In article <tKZsb.109936$***@twister.tampabay.rr.com>, Daveman <***@hotmail.com> wrote:
: Hi.
: I am trying to come up with a structure for this molecule C5H8O2.

: The 1 H NMR has 3 lines grouped around 1.0 ppm with area of 3H, 6 lines
: grouped near 1.9 ppm with area of 2H, and 3 lines grouped around 3.4 ppm
: with an area of 2H.

Somebody apparently failed to tell you that you can learn quite a bit
about the structure from the ratios of the peak heights of the lines.
For example, are the "three lines" in the ratio of 1:2:1?

What do you think is the significance of the observation that your compound
has 8 H atoms in it, but that the integration of the NMR only adds up to 7?

: I am sure I have a C=O. Do I also have C=C?
:
: Any help would be greatly appreciated.

You can calculate the number of double bonds or rings by remembering that
the ratio of H:C in a saturated molecule is 2n+2:n where n is the number
of carbon atoms.
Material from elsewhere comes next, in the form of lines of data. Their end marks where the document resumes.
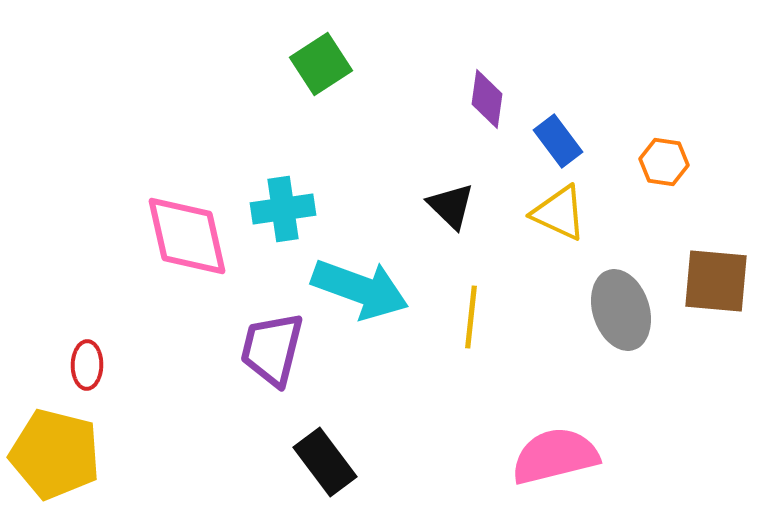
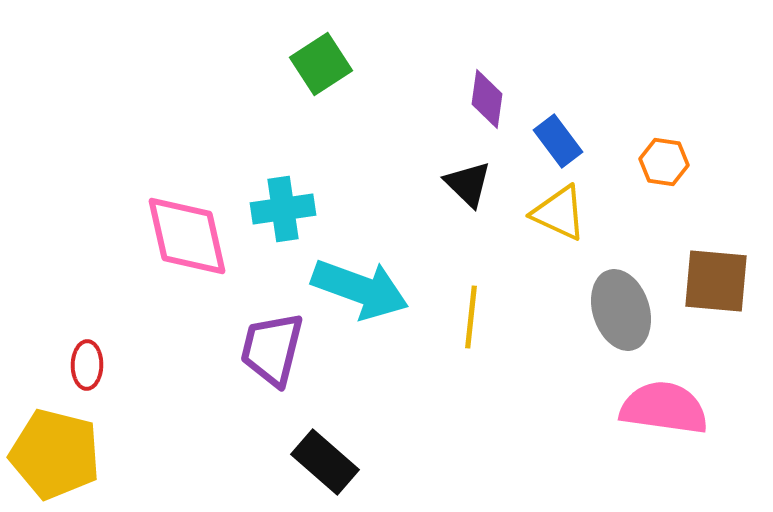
black triangle: moved 17 px right, 22 px up
pink semicircle: moved 109 px right, 48 px up; rotated 22 degrees clockwise
black rectangle: rotated 12 degrees counterclockwise
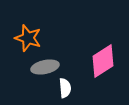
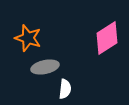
pink diamond: moved 4 px right, 23 px up
white semicircle: moved 1 px down; rotated 12 degrees clockwise
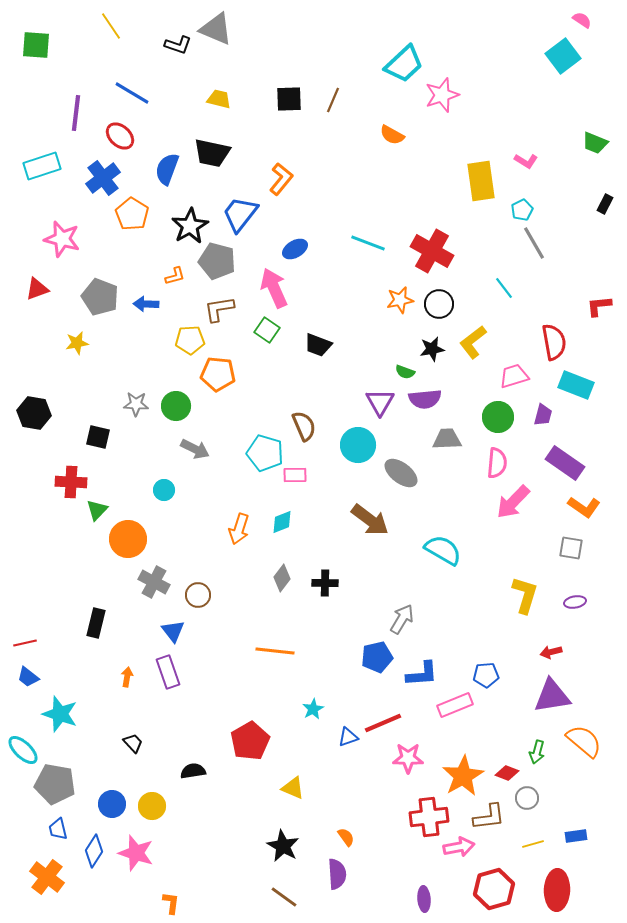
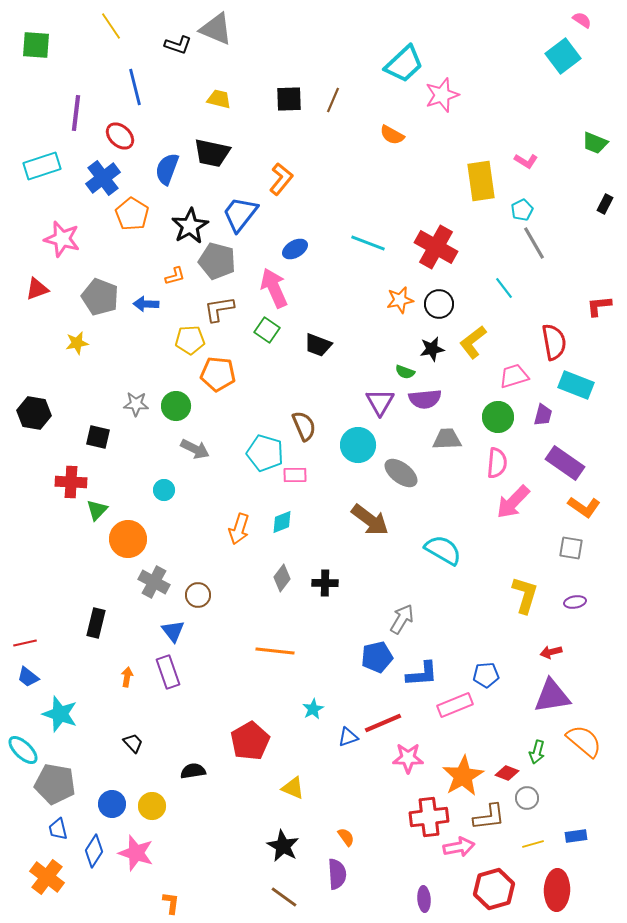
blue line at (132, 93): moved 3 px right, 6 px up; rotated 45 degrees clockwise
red cross at (432, 251): moved 4 px right, 4 px up
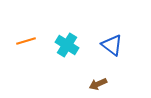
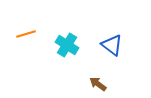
orange line: moved 7 px up
brown arrow: rotated 60 degrees clockwise
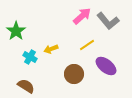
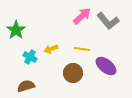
green star: moved 1 px up
yellow line: moved 5 px left, 4 px down; rotated 42 degrees clockwise
brown circle: moved 1 px left, 1 px up
brown semicircle: rotated 48 degrees counterclockwise
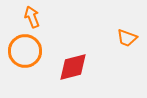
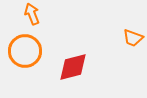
orange arrow: moved 3 px up
orange trapezoid: moved 6 px right
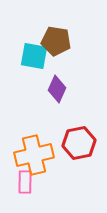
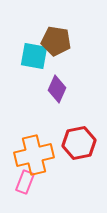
pink rectangle: rotated 20 degrees clockwise
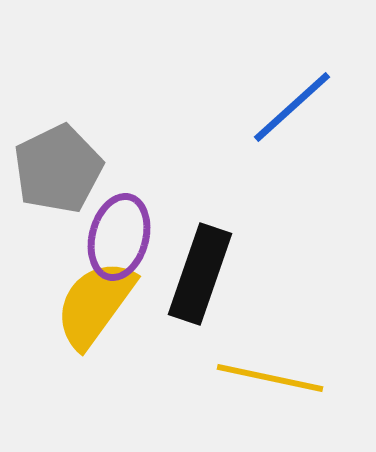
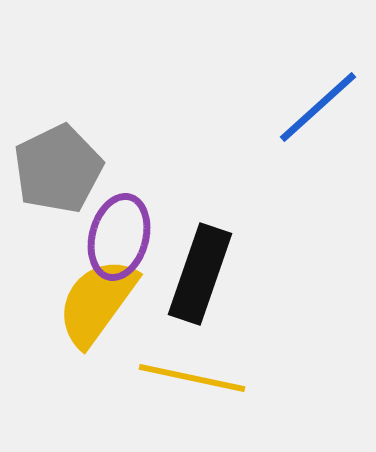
blue line: moved 26 px right
yellow semicircle: moved 2 px right, 2 px up
yellow line: moved 78 px left
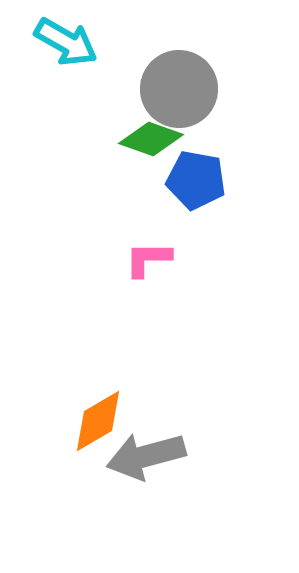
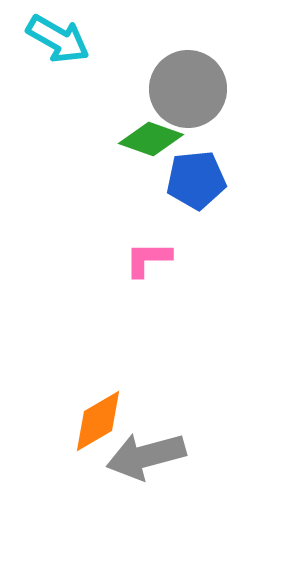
cyan arrow: moved 8 px left, 3 px up
gray circle: moved 9 px right
blue pentagon: rotated 16 degrees counterclockwise
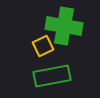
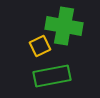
yellow square: moved 3 px left
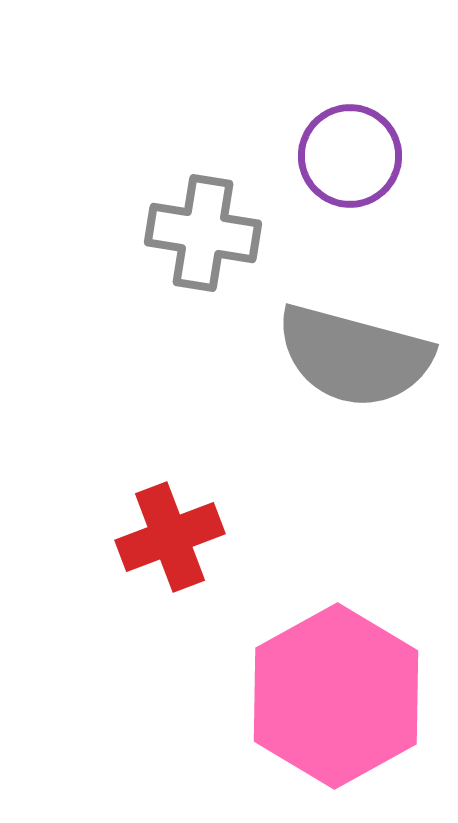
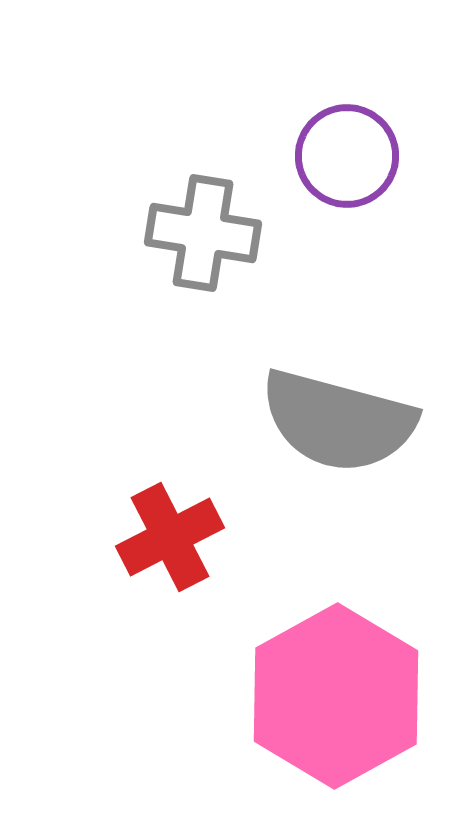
purple circle: moved 3 px left
gray semicircle: moved 16 px left, 65 px down
red cross: rotated 6 degrees counterclockwise
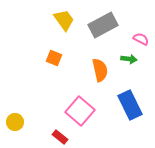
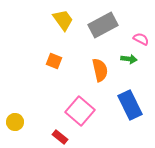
yellow trapezoid: moved 1 px left
orange square: moved 3 px down
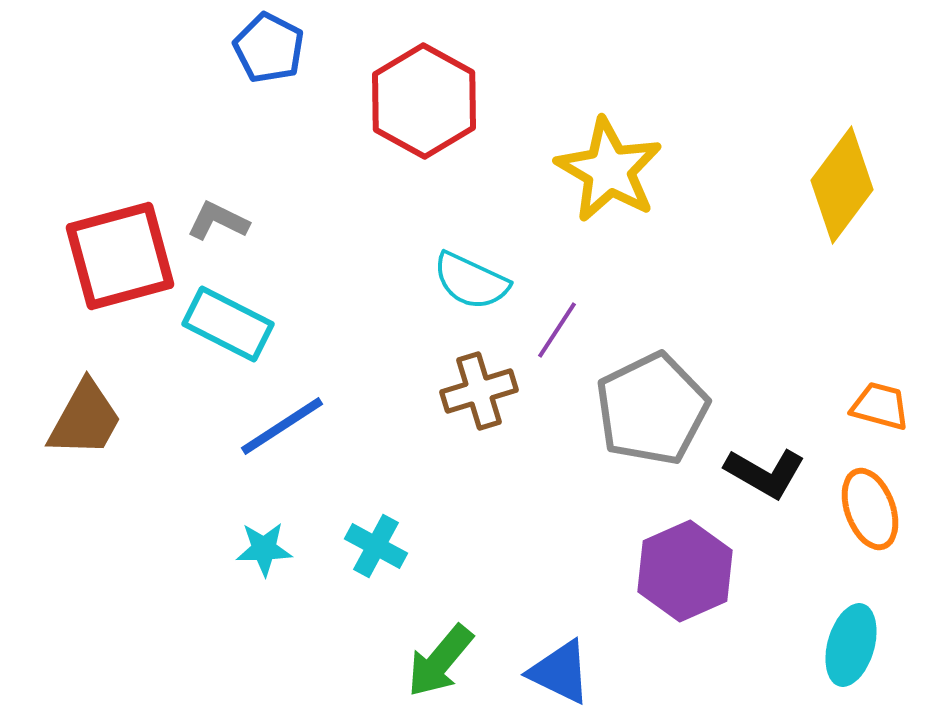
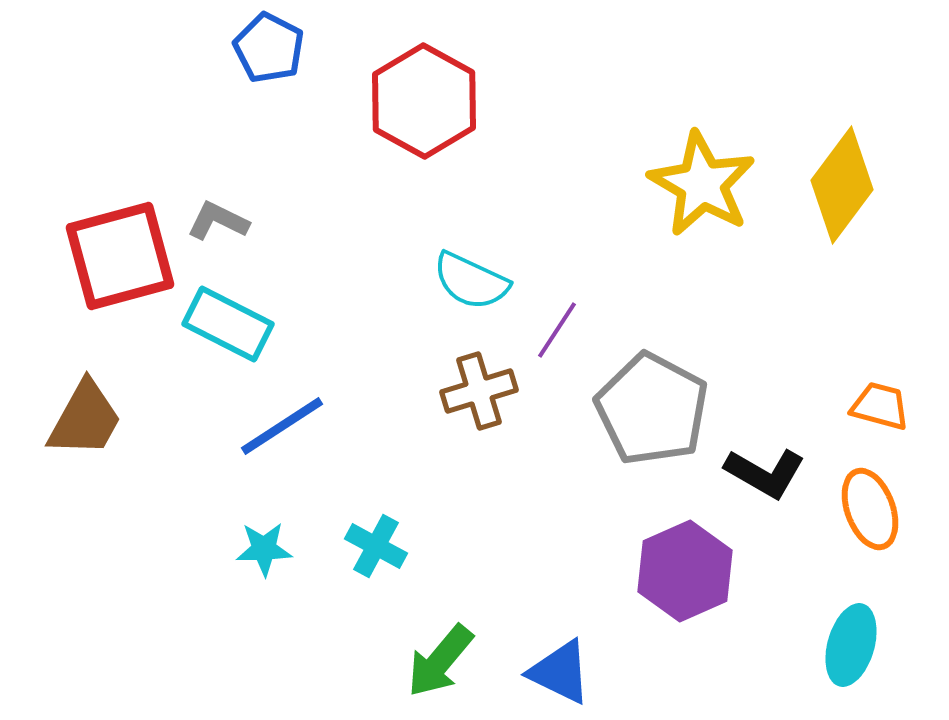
yellow star: moved 93 px right, 14 px down
gray pentagon: rotated 18 degrees counterclockwise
Each unsaturation or ring takes away two H atoms.

-----
Richard Schultz ***@mail.biu.ac.il
Department of Chemistry, Bar-Ilan University, Ramat-Gan, Israel
Opinions expressed are mine alone, and not those of Bar-Ilan University
-----
"Logic is a wreath of pretty flowers which smell bad."

This interpretation is only capturing a small portion of the
information available from the spectrum. See comments from Richard
Shultz in another post. Your description of the three groups does not
include necessary information about the spacing, relative heights, and
overall appearance of these lines. For example, three lines can
belong to a triplet, or a doublet and a singlet, a doublet of
doublets, or a more complex pattern. The coupling constants can also
be useful in determining which pattern is coupled with which other
pattern(s).

Steve Turner

Real address contains worldnet instead of spamnet

Have you possibly ignored a signal at around 10 ppm with the integration of
1 proton (could be even in lower field, i.e. >10 ppm)? If yes, then you've
probably got propyl formate(HCOOCH2CH2CH3), which should give exactly the
same pattern of proton signals in high field (triple for CH3, triple
for -O-CH2 and sextet for -CH2-) I would say the IR also matches this
structure.

Since people are posting answers rather than hints to this guy's HW problem:

By NMR, it can't be the cyclopropane that someone suggested.

CH3-CH2-CH2-CO-CO-H also seems wrong by NMR (alpha-H too downfield
3.4 vs. maybe 2.6?)

CH3-CH2-CH2-O-CH=C=O I don't mind the ketene, O-CH2 should be 3.4-ish,
but I don't know the IR of ketenes: are the 1720/1640 OK? The 'missing' H should
be >8 ppm.